Por consequência, o interesse em investigar os acontecimentos vivenciados por Carla, Sandra, Yolanda e Sofía García é o um dos objetivos deste capítulo de dissertação. Através destas personagens, Julia Alvarez conta histórias de imigração, diáspora, possível assimilação, deslocamento, exílio, hibridismo, entre outras, tão significativas da condição imigrante de sujeitos diaspóricos. São as personagens que criam a ponte dialógica da representatividade do impacto da imigração das García com a realidade externa ao romance. Neste ponto, Candido (2009) discorre que:

A personagem é um ser fictício, — expressão que soa como paradoxo. De fato, como pode uma ficção ser? Como pode existir o que não existe? No entanto, a criação literária repousa sobre este paradoxo, e o problema da verossimilhança no romance depende desta possibilidade de um ser fictício, isto é, algo que, sendo uma criação da fantasia, comunica a impressão da mais lídima verdade existencial. Podemos dizer, portanto, que o romance se baseia, antes de mais nada, num certo tipo de relação entre o ser vivo e o ser fictício, manifestada através da personagem, que é a concretização deste. (CANDIDO, 2009, p. 40).

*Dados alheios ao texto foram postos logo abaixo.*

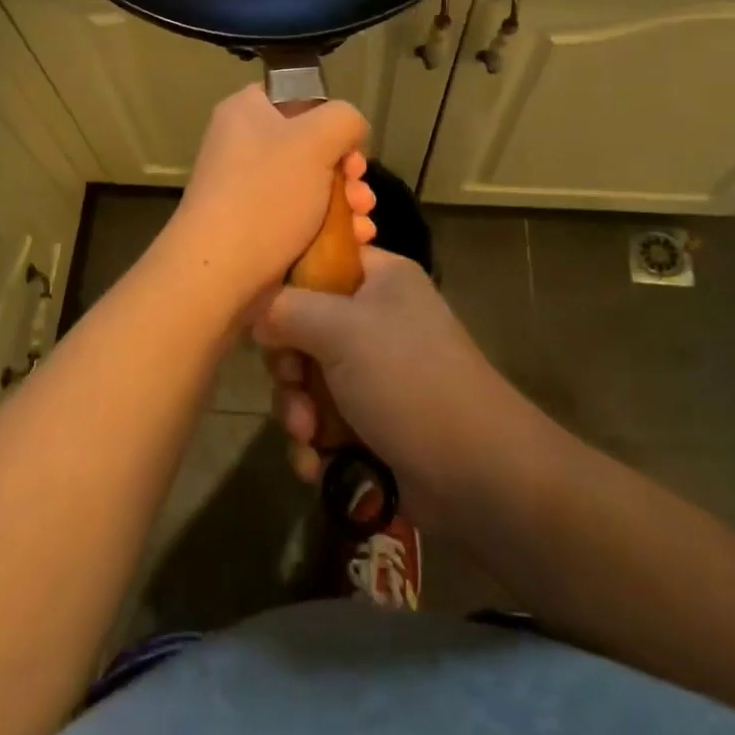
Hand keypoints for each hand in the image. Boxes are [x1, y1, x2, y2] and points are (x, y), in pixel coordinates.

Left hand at [161, 84, 375, 308]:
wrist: (220, 270)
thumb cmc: (267, 193)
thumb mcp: (316, 140)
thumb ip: (344, 119)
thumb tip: (349, 132)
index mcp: (246, 111)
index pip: (297, 97)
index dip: (330, 119)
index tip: (350, 148)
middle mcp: (243, 145)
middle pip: (311, 147)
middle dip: (347, 172)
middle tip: (361, 193)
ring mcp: (247, 190)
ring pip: (312, 186)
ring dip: (346, 203)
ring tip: (362, 225)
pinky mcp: (255, 228)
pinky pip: (301, 218)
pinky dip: (330, 227)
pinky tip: (356, 241)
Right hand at [255, 247, 532, 534]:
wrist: (477, 472)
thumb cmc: (408, 380)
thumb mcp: (341, 330)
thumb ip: (287, 309)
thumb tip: (258, 314)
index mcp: (380, 278)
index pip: (319, 262)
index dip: (287, 287)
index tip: (266, 318)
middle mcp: (378, 318)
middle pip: (305, 327)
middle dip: (290, 367)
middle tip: (294, 386)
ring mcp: (377, 372)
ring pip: (310, 380)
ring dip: (299, 412)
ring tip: (309, 437)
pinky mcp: (374, 421)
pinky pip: (326, 421)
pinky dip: (316, 443)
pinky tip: (316, 465)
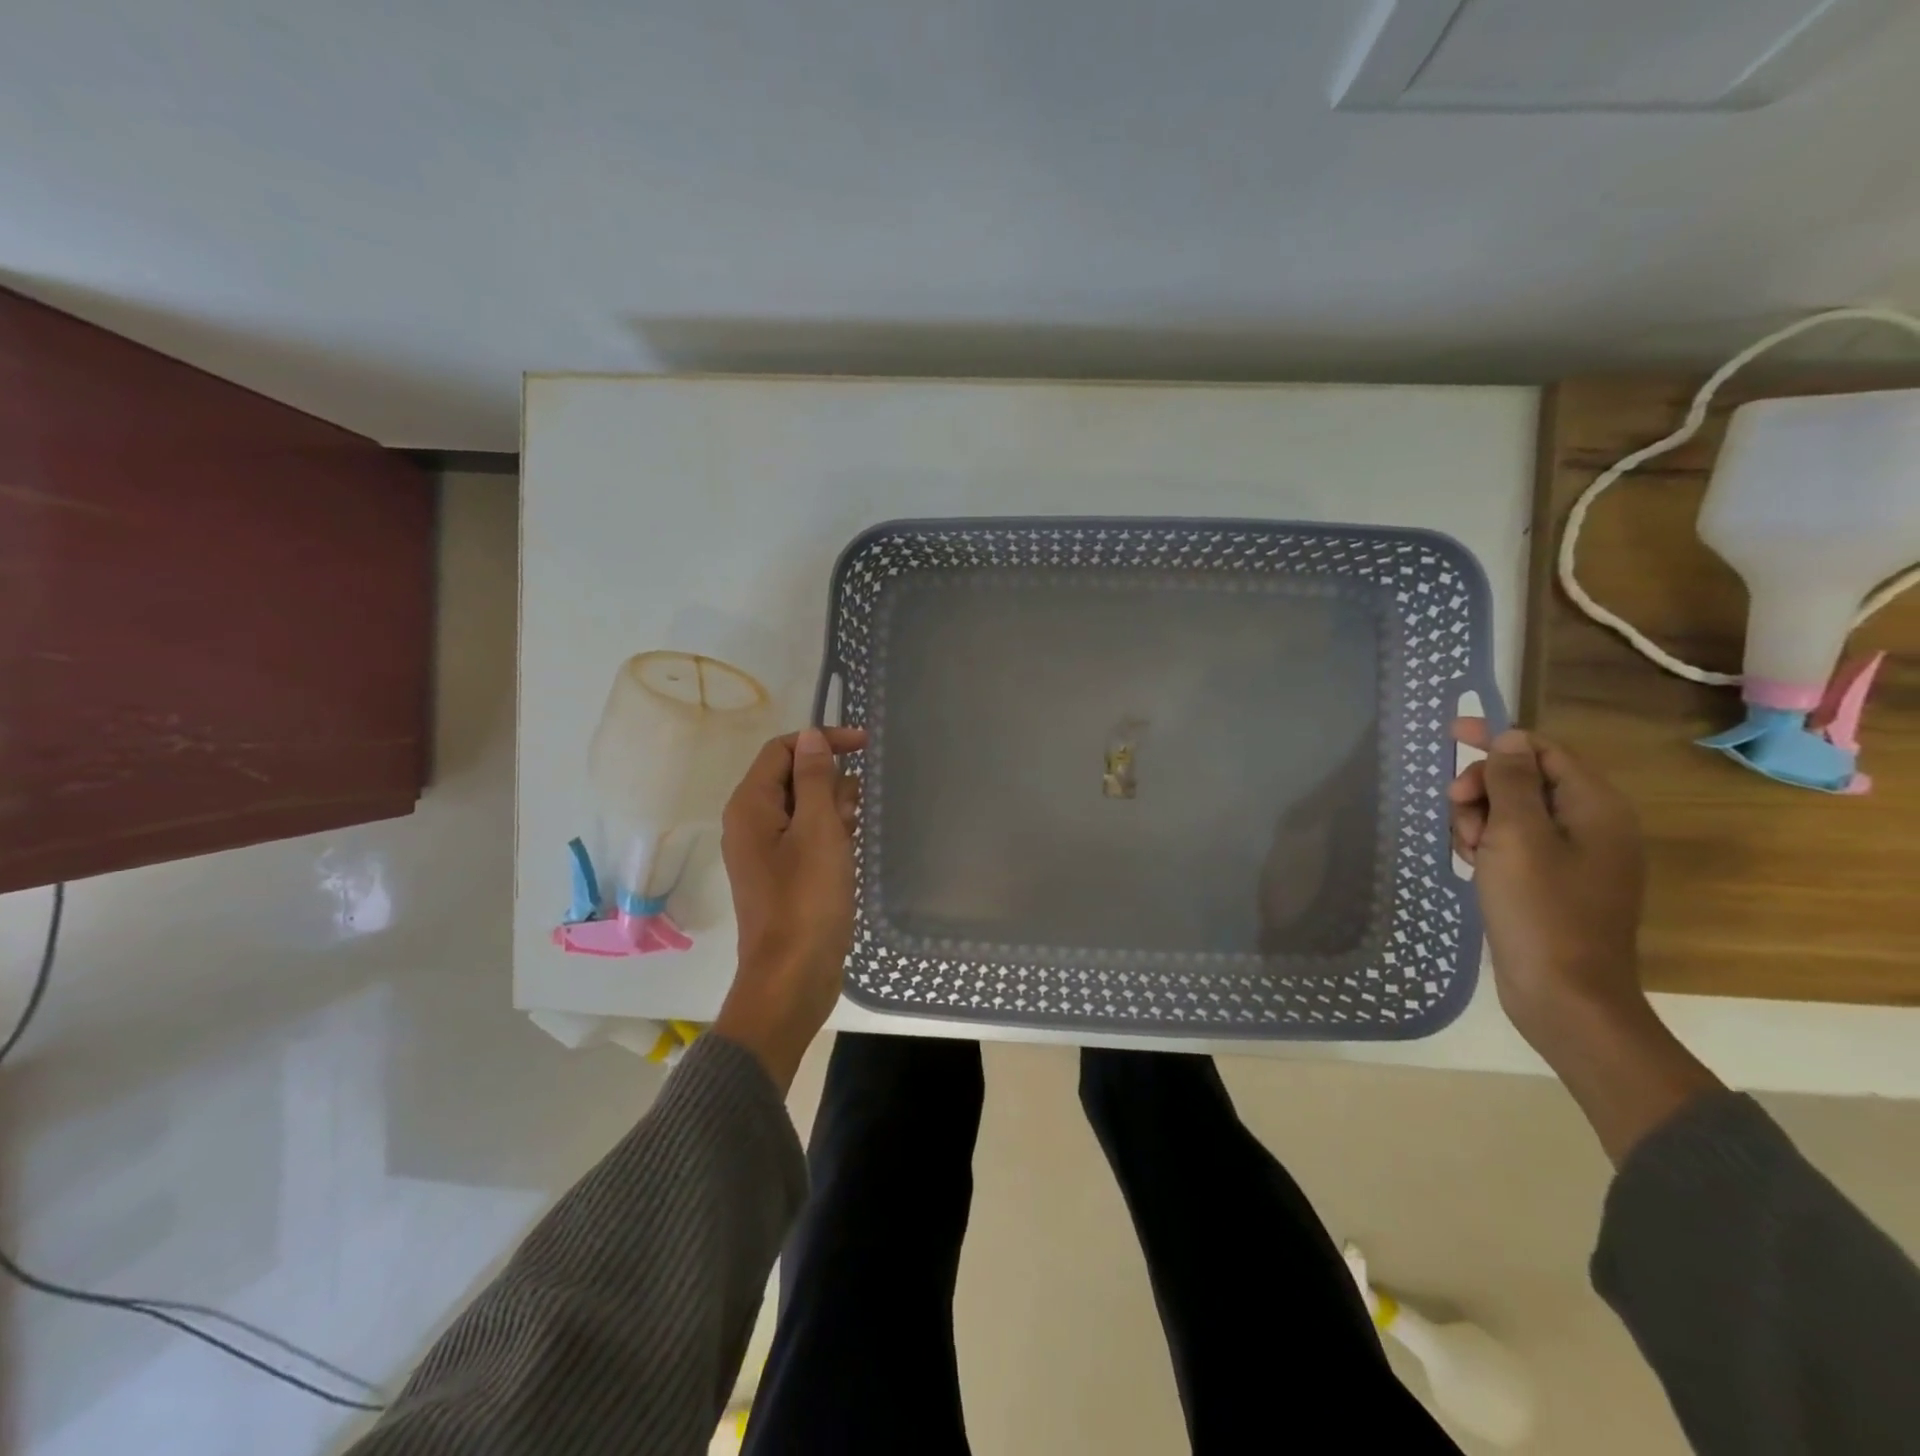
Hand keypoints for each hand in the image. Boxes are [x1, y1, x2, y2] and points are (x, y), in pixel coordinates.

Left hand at [714, 726, 867, 1091]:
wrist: (792, 977)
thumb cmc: (807, 899)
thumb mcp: (818, 831)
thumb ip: (815, 779)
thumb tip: (810, 736)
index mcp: (751, 806)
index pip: (783, 750)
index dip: (822, 741)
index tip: (864, 746)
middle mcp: (751, 823)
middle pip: (794, 778)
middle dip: (831, 783)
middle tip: (856, 812)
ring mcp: (766, 852)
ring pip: (805, 809)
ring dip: (834, 812)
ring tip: (854, 837)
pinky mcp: (783, 876)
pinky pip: (808, 838)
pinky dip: (831, 837)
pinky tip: (851, 853)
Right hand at [1447, 720, 1646, 1049]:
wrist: (1564, 995)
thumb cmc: (1541, 909)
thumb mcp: (1517, 837)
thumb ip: (1512, 782)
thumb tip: (1511, 740)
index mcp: (1595, 808)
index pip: (1544, 751)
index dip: (1498, 739)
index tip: (1450, 734)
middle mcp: (1592, 826)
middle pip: (1525, 780)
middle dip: (1483, 788)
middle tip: (1455, 809)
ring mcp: (1573, 857)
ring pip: (1513, 813)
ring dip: (1479, 819)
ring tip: (1468, 849)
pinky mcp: (1552, 882)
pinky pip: (1514, 844)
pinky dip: (1488, 845)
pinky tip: (1473, 864)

Portanto, dado a importância da personagem como aparato analítico de obras literárias ficcionais, como demonstrado no decorrer deste tópico, as páginas seguintes exibirão pontuações de como as personagens Carla, Sandra, Yolanda e Sofía vivenciam a imigração e lidam com o fato de terem que conciliar suas existências entre pelo menos dois mundos: o caribenho, oriundo de sua terra natal e o estadunidense, proveniente de seu exílio para os Estados Unidos.

Isso acontecerá por meio da leitura e apontamentos dos capítulos que levam o nome individual de uma das irmãs García no período em que Julia Alvarez retrata a vida das García após o dia que são obrigadas a se mudar para os EUA, episódio citado anteriormente neste capítulo. A ordem da apresentação e as pontuações sobre tais capítulos se darão através da maneira em que Julia Alvarez alude às irmãs García quando tem que apresentá-las enquanto filhas de Carlos e Laura García, da mais velha até a mais nova, a saber: Carla García, Sandra García, Yolanda García e Sofía García. Por último, faremos apontamentos sobre a subnarrativa “The Four Girls” [“As quatro meninas”, tradução nossa] do romance, que parece revelar o efeito da imigração na vida das irmãs García ao relatar a vida das meninas em suas vivências mais recentes nos Estados Unidos.